Dermatitis atopik merupakan peradangan kulit yang bersifat kronis. Pasien seringkali datang berobat berulang karena sifatnya yang residif (atau kambuhan). Kondisi ini memang tidak berbahaya tetapi menimbulkan gangguan pada kehidupan sehari-hari dan penampilan. Penderita dermatitis atopik dapat mengalami kult kering, gatal-gatal, serta muncul lesi kulit berupa papul, likenifikasi, eritema, erosi, eskoriasi, eksudasi dan krusta. Selain itu, tentunya pengobatan dermatitis atopik tentunya menimbulkan beban biaya (baik pasien atau penyelenggara jaminan kesehatan). Dermatitis atopik umumnya terjadi pada masa bayi dan anak. Hal-hal yang berkaitan dengan dermatitis atopik antara lain adalah peningkatan IgE, riwayat atopi dan keturunan.1
Beberapa penelitian dalam upaya pencegahan timbulnya dermatitis atopik sudah dilakukan. Salah satu metodenya adalah adalah pemberian suplementasi probiotik selama kehamilan dan masa awal kehidupan untuk mencegah seorang anak mengalami dermatitis atopik.
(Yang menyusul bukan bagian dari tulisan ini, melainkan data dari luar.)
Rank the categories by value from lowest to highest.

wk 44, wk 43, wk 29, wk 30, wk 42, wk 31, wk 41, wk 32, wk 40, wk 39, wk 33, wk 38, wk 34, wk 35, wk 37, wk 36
Penelitian tersebut sebagian besar dilaksanakan di Eropa. Sisanya, dilakukan di Australia, Selandia Baru dan Asia. Probiotik yang digunakan umumnya adalah Lactobacillus rhamnosus. Namun, terdapat juga beberapa probiotik lain, baik diberikan sebagai agen tunggal atau kombinasi. Masa pemberian probiotik pada sebagian besar penelitian adalah dalam minggu-minggu akhir kehamilan dikombinasikan dengan pemberian pada anak di bulan-bulan pertama kehidupan. 2
Terdapat 13 RCT (randomised controlled trials), melibatkan 3.092 neonatus, yang melakukan penilaian terhadap dermatitis atopik. Sementara itu, 14 RCT yang melibatkan 2711 neonatus, melakukan penilaian terhadap dermatitis atopik yang berkaitan dengan IgE. 2
Dari penelitian-penelitian tersebut, didapatkan bahwa anak-anak yang mendapatkan terapi probiotik memiliki angka kejadian dermatitis atopik yang lebih rendah dibandingkan dengan plasebo (RR 0.79, 95% CI 0.71-0.88; I2=24%; 13 RCTs; fixed-effect model). Hal tersebut kurang lebih berarti mereka yang mendapatkan probiotik secara rata-rata mengalami risiko relatif 0.79 kali mengalami dermatitis atopik dibandingkan mereka yang tidak mendapat probiotik. Hasil tersebut cukup konsisten antara satu penelitian dengan penelitian yang lain. Namun, untuk penelitian yang berusaha membuktikan penurunan dermatitis atopik terkait IgE dengan suplementasi probiotik belum menunjukan hasil yang cukup jelas. Dengan menggunakan fixed-effect analysis,didapatkan manfaat yang signifikan dan cukup konsisten (RR 0.80; 95% CI 0.66-0.96; I2=32%; 10 RCT). Namun, dengan random-effects analysis, secara statistik didapatkan hasil tidak bermakna (RR 0.83; 95% CI 0.65-1.06). Manfaat dari probiotik secara umum setara antara berbagai macam waktu pemberian probiotik (selama kehamilan atau sesudah persalinan di awal masa kehidupan) atau siapa yang mendapatkan terapi (ibu yang menyusui, neonatus atau keduanya).2
Berdasarkan hal tersebut, terdapat bukti yang mendukung pemberian suplementasi probiotik untuk pencegahan dermatitis atopik pada neonatus.2
Daftar Pustaka
1.Hanifati S, Menaldi SL. Kapita Selekta Kedokteran: Dermatitis. 4th ed, Vol 1. Jakarta: Media Aesculapius; 2014. P. 331-2.
2Pelucchi C, Chatenoud L, Turati F, Galeone C, Moja LBack JF dkk. Probiotics supplementation during pregnancy or infancy for the prevention of atopic dermatitis: a meta-analysis. Epidemiology 2012; 23(3): 402-414
Originally posted 2016-10-20 10:24:33.